### [Task]
Using the records below, repeat exactly the lines from the one holding "X9542444Y-9812674D02*" through the one holding "X9485301Y-9936484D02*", both ends included, and no others.

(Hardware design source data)
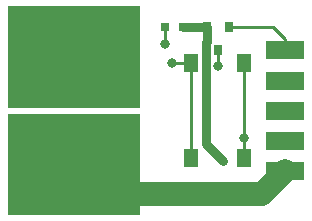
<source format=gbr>
G04 #@! TF.GenerationSoftware,KiCad,Pcbnew,(5.0.0)*
G04 #@! TF.CreationDate,2019-03-13T17:39:27+01:00*
G04 #@! TF.ProjectId,foam_cutting,666F616D5F63757474696E672E6B6963,100A*
G04 #@! TF.SameCoordinates,Original*
G04 #@! TF.FileFunction,Copper,L1,Top,Signal*
G04 #@! TF.FilePolarity,Positive*
%FSLAX46Y46*%
G04 Gerber Fmt 4.6, Leading zero omitted, Abs format (unit mm)*
G04 Created by KiCad (PCBNEW (5.0.0)) date 03/13/19 17:39:27*
%MOMM*%
%LPD*%
G01*
G04 APERTURE LIST*
G04 #@! TA.AperFunction,ComponentPad*
%ADD10R,6.000000X4.500000*%
G04 #@! TD*
G04 #@! TA.AperFunction,ComponentPad*
%ADD11R,5.500000X4.500000*%
G04 #@! TD*
G04 #@! TA.AperFunction,SMDPad,CuDef*
%ADD12R,1.300000X1.550000*%
G04 #@! TD*
G04 #@! TA.AperFunction,SMDPad,CuDef*
%ADD13R,3.300000X1.500000*%
G04 #@! TD*
G04 #@! TA.AperFunction,SMDPad,CuDef*
%ADD14R,0.800000X0.900000*%
G04 #@! TD*
G04 #@! TA.AperFunction,SMDPad,CuDef*
%ADD15R,0.800000X0.750000*%
G04 #@! TD*
G04 #@! TA.AperFunction,ViaPad*
%ADD16C,0.800000*%
G04 #@! TD*
G04 #@! TA.AperFunction,Conductor*
%ADD17C,0.800000*%
G04 #@! TD*
G04 #@! TA.AperFunction,Conductor*
%ADD18C,2.000000*%
G04 #@! TD*
G04 #@! TA.AperFunction,Conductor*
%ADD19C,0.250000*%
G04 #@! TD*
G04 APERTURE END LIST*
D10*
G04 #@! TO.P,J1,1*
G04 #@! TO.N,GND*
X124800000Y-56300000D03*
D11*
X130300000Y-56300000D03*
D10*
X124790000Y-60500000D03*
D11*
X130300000Y-60500000D03*
D10*
G04 #@! TO.P,J1,2*
G04 #@! TO.N,Net-(J1-Pad2)*
X124800000Y-65410000D03*
D11*
X130300000Y-65410000D03*
X130290000Y-69600000D03*
D10*
X124800000Y-69590000D03*
G04 #@! TD*
D12*
G04 #@! TO.P,SW1,2*
G04 #@! TO.N,GND*
X137300000Y-58950000D03*
G04 #@! TO.P,SW1,1*
G04 #@! TO.N,Net-(J2-Pad8)*
X141800000Y-58950000D03*
G04 #@! TO.P,SW1,2*
G04 #@! TO.N,GND*
X137300000Y-66950000D03*
G04 #@! TO.P,SW1,1*
G04 #@! TO.N,Net-(J2-Pad8)*
X141800000Y-66950000D03*
G04 #@! TD*
D13*
G04 #@! TO.P,J2,9*
G04 #@! TO.N,Net-(J1-Pad2)*
X145300000Y-68050000D03*
G04 #@! TO.P,J2,7*
G04 #@! TO.N,Net-(J2-Pad7)*
X145300000Y-65500000D03*
G04 #@! TO.P,J2,5*
G04 #@! TO.N,Net-(J2-Pad5)*
X145300000Y-62950000D03*
G04 #@! TO.P,J2,3*
G04 #@! TO.N,Net-(J2-Pad3)*
X145300000Y-60400000D03*
G04 #@! TO.P,J2,1*
G04 #@! TO.N,Net-(J2-Pad1)*
X145300000Y-57850000D03*
G04 #@! TD*
D14*
G04 #@! TO.P,U1,1*
G04 #@! TO.N,Net-(J2-Pad1)*
X140550000Y-55850000D03*
G04 #@! TO.P,U1,2*
G04 #@! TO.N,VCC*
X138650000Y-55850000D03*
G04 #@! TO.P,U1,3*
G04 #@! TO.N,GND*
X139600000Y-57850000D03*
G04 #@! TD*
D15*
G04 #@! TO.P,C1,2*
G04 #@! TO.N,GND*
X135150000Y-55850000D03*
G04 #@! TO.P,C1,1*
G04 #@! TO.N,VCC*
X136650000Y-55850000D03*
G04 #@! TD*
D16*
G04 #@! TO.N,VCC*
X140000000Y-67200000D03*
G04 #@! TO.N,GND*
X139650000Y-59200000D03*
X135700000Y-58900000D03*
X135100000Y-57300000D03*
G04 #@! TO.N,Net-(J2-Pad8)*
X141800000Y-65250000D03*
G04 #@! TD*
D17*
G04 #@! TO.N,VCC*
X136650000Y-55850000D02*
X138650000Y-55850000D01*
X138650000Y-57100000D02*
X138600000Y-57150000D01*
X138650000Y-55850000D02*
X138650000Y-57100000D01*
X138600000Y-57150000D02*
X138600000Y-65800000D01*
X138600000Y-65800000D02*
X140000000Y-67200000D01*
D18*
G04 #@! TO.N,GND*
X125100000Y-60190000D02*
X125090000Y-60200000D01*
X125100000Y-56600000D02*
X125100000Y-60190000D01*
X125100000Y-56600000D02*
X130600000Y-56600000D01*
X130600000Y-56600000D02*
X130600000Y-60200000D01*
D19*
X139600000Y-57850000D02*
X139600000Y-59150000D01*
X139600000Y-59150000D02*
X139650000Y-59200000D01*
X137300000Y-59975000D02*
X137300000Y-66950000D01*
X137300000Y-58950000D02*
X137300000Y-59975000D01*
X137300000Y-58950000D02*
X135750000Y-58950000D01*
X135750000Y-58950000D02*
X135700000Y-58900000D01*
X135150000Y-55850000D02*
X135150000Y-57250000D01*
X135150000Y-57250000D02*
X135100000Y-57300000D01*
G04 #@! TO.N,Net-(J2-Pad1)*
X145300000Y-56850000D02*
X145300000Y-57850000D01*
X144300000Y-55850000D02*
X145300000Y-56850000D01*
X140550000Y-55850000D02*
X144300000Y-55850000D01*
G04 #@! TO.N,Net-(J2-Pad8)*
X141800000Y-66950000D02*
X141800000Y-65250000D01*
X141800000Y-58950000D02*
X141800000Y-65250000D01*
D18*
G04 #@! TO.N,Net-(J1-Pad2)*
X131290000Y-70000000D02*
X130590000Y-69300000D01*
X145300000Y-68050000D02*
X143350000Y-70000000D01*
X143350000Y-70000000D02*
X131290000Y-70000000D01*
X130590000Y-65720000D02*
X130600000Y-65710000D01*
X130590000Y-69300000D02*
X130590000Y-65720000D01*
X125110000Y-69300000D02*
X125100000Y-69290000D01*
X130590000Y-69300000D02*
X125110000Y-69300000D01*
X125100000Y-69290000D02*
X125100000Y-65710000D01*
G04 #@! TD*
M02*

</source>
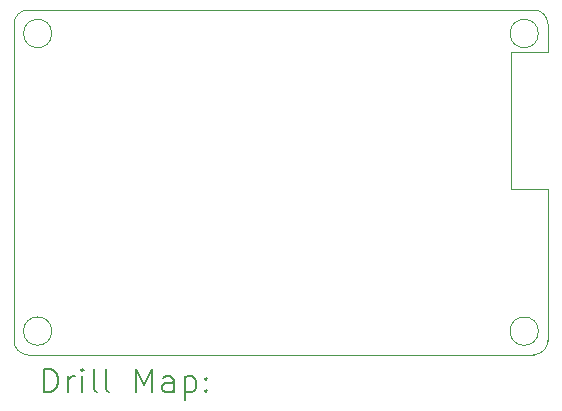
<source format=gbr>
%TF.GenerationSoftware,KiCad,Pcbnew,8.0.4*%
%TF.CreationDate,2024-09-16T16:07:33+01:00*%
%TF.ProjectId,algoritmi_foc,616c676f-7269-4746-9d69-5f666f632e6b,Andr_s Motta*%
%TF.SameCoordinates,Original*%
%TF.FileFunction,Drillmap*%
%TF.FilePolarity,Positive*%
%FSLAX45Y45*%
G04 Gerber Fmt 4.5, Leading zero omitted, Abs format (unit mm)*
G04 Created by KiCad (PCBNEW 8.0.4) date 2024-09-16 16:07:33*
%MOMM*%
%LPD*%
G01*
G04 APERTURE LIST*
%ADD10C,0.100000*%
%ADD11C,0.200000*%
G04 APERTURE END LIST*
D10*
X8140000Y-9620000D02*
X12420000Y-9620000D01*
X12227500Y-7060000D02*
X12540000Y-7060000D01*
X12460000Y-6900000D02*
G75*
G02*
X12220000Y-6900000I-120000J0D01*
G01*
X12220000Y-6900000D02*
G75*
G02*
X12460000Y-6900000I120000J0D01*
G01*
X12227500Y-8220000D02*
X12227500Y-7060000D01*
X8020000Y-6820000D02*
G75*
G02*
X8140000Y-6700000I120000J0D01*
G01*
X8340000Y-6900000D02*
G75*
G02*
X8100000Y-6900000I-120000J0D01*
G01*
X8100000Y-6900000D02*
G75*
G02*
X8340000Y-6900000I120000J0D01*
G01*
X12540000Y-9500000D02*
X12540000Y-8220000D01*
X8020000Y-6820000D02*
X8020000Y-9500000D01*
X12540000Y-7060000D02*
X12540000Y-6820000D01*
X8140000Y-9620000D02*
G75*
G02*
X8020000Y-9500000I0J120000D01*
G01*
X12460000Y-9420000D02*
G75*
G02*
X12220000Y-9420000I-120000J0D01*
G01*
X12220000Y-9420000D02*
G75*
G02*
X12460000Y-9420000I120000J0D01*
G01*
X12540000Y-8220000D02*
X12227500Y-8220000D01*
X8340000Y-9420000D02*
G75*
G02*
X8100000Y-9420000I-120000J0D01*
G01*
X8100000Y-9420000D02*
G75*
G02*
X8340000Y-9420000I120000J0D01*
G01*
X12420000Y-6700000D02*
X8140000Y-6700000D01*
X12540000Y-9500000D02*
G75*
G02*
X12420000Y-9620000I-120000J0D01*
G01*
X12420000Y-6700000D02*
G75*
G02*
X12540000Y-6820000I0J-120000D01*
G01*
D11*
X8275777Y-9936484D02*
X8275777Y-9736484D01*
X8275777Y-9736484D02*
X8323396Y-9736484D01*
X8323396Y-9736484D02*
X8351967Y-9746008D01*
X8351967Y-9746008D02*
X8371015Y-9765055D01*
X8371015Y-9765055D02*
X8380539Y-9784103D01*
X8380539Y-9784103D02*
X8390063Y-9822198D01*
X8390063Y-9822198D02*
X8390063Y-9850770D01*
X8390063Y-9850770D02*
X8380539Y-9888865D01*
X8380539Y-9888865D02*
X8371015Y-9907912D01*
X8371015Y-9907912D02*
X8351967Y-9926960D01*
X8351967Y-9926960D02*
X8323396Y-9936484D01*
X8323396Y-9936484D02*
X8275777Y-9936484D01*
X8475777Y-9936484D02*
X8475777Y-9803150D01*
X8475777Y-9841246D02*
X8485301Y-9822198D01*
X8485301Y-9822198D02*
X8494824Y-9812674D01*
X8494824Y-9812674D02*
X8513872Y-9803150D01*
X8513872Y-9803150D02*
X8532920Y-9803150D01*
X8599586Y-9936484D02*
X8599586Y-9803150D01*
X8599586Y-9736484D02*
X8590063Y-9746008D01*
X8590063Y-9746008D02*
X8599586Y-9755531D01*
X8599586Y-9755531D02*
X8609110Y-9746008D01*
X8609110Y-9746008D02*
X8599586Y-9736484D01*
X8599586Y-9736484D02*
X8599586Y-9755531D01*
X8723396Y-9936484D02*
X8704348Y-9926960D01*
X8704348Y-9926960D02*
X8694824Y-9907912D01*
X8694824Y-9907912D02*
X8694824Y-9736484D01*
X8828158Y-9936484D02*
X8809110Y-9926960D01*
X8809110Y-9926960D02*
X8799586Y-9907912D01*
X8799586Y-9907912D02*
X8799586Y-9736484D01*
X9056729Y-9936484D02*
X9056729Y-9736484D01*
X9056729Y-9736484D02*
X9123396Y-9879341D01*
X9123396Y-9879341D02*
X9190063Y-9736484D01*
X9190063Y-9736484D02*
X9190063Y-9936484D01*
X9371015Y-9936484D02*
X9371015Y-9831722D01*
X9371015Y-9831722D02*
X9361491Y-9812674D01*
X9361491Y-9812674D02*
X9342444Y-9803150D01*
X9342444Y-9803150D02*
X9304348Y-9803150D01*
X9304348Y-9803150D02*
X9285301Y-9812674D01*
X9371015Y-9926960D02*
X9351967Y-9936484D01*
X9351967Y-9936484D02*
X9304348Y-9936484D01*
X9304348Y-9936484D02*
X9285301Y-9926960D01*
X9285301Y-9926960D02*
X9275777Y-9907912D01*
X9275777Y-9907912D02*
X9275777Y-9888865D01*
X9275777Y-9888865D02*
X9285301Y-9869817D01*
X9285301Y-9869817D02*
X9304348Y-9860293D01*
X9304348Y-9860293D02*
X9351967Y-9860293D01*
X9351967Y-9860293D02*
X9371015Y-9850770D01*
X9466253Y-9803150D02*
X9466253Y-10003150D01*
X9466253Y-9812674D02*
X9485301Y-9803150D01*
X9485301Y-9803150D02*
X9523396Y-9803150D01*
X9523396Y-9803150D02*
X9542444Y-9812674D01*
X9542444Y-9812674D02*
X9551967Y-9822198D01*
X9551967Y-9822198D02*
X9561491Y-9841246D01*
X9561491Y-9841246D02*
X9561491Y-9898389D01*
X9561491Y-9898389D02*
X9551967Y-9917436D01*
X9551967Y-9917436D02*
X9542444Y-9926960D01*
X9542444Y-9926960D02*
X9523396Y-9936484D01*
X9523396Y-9936484D02*
X9485301Y-9936484D01*
X9485301Y-9936484D02*
X9466253Y-9926960D01*
X9647205Y-9917436D02*
X9656729Y-9926960D01*
X9656729Y-9926960D02*
X9647205Y-9936484D01*
X9647205Y-9936484D02*
X9637682Y-9926960D01*
X9637682Y-9926960D02*
X9647205Y-9917436D01*
X9647205Y-9917436D02*
X9647205Y-9936484D01*
X9647205Y-9812674D02*
X9656729Y-9822198D01*
X9656729Y-9822198D02*
X9647205Y-9831722D01*
X9647205Y-9831722D02*
X9637682Y-9822198D01*
X9637682Y-9822198D02*
X9647205Y-9812674D01*
X9647205Y-9812674D02*
X9647205Y-9831722D01*
M02*

</source>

### [Reply to the exercise]
X9542444Y-9812674D02*
X9551967Y-9822198D01*
X9551967Y-9822198D02*
X9561491Y-9841246D01*
X9561491Y-9841246D02*
X9561491Y-9898389D01*
X9561491Y-9898389D02*
X9551967Y-9917436D01*
X9551967Y-9917436D02*
X9542444Y-9926960D01*
X9542444Y-9926960D02*
X9523396Y-9936484D01*
X9523396Y-9936484D02*
X9485301Y-9936484D01*
X9485301Y-9936484D02*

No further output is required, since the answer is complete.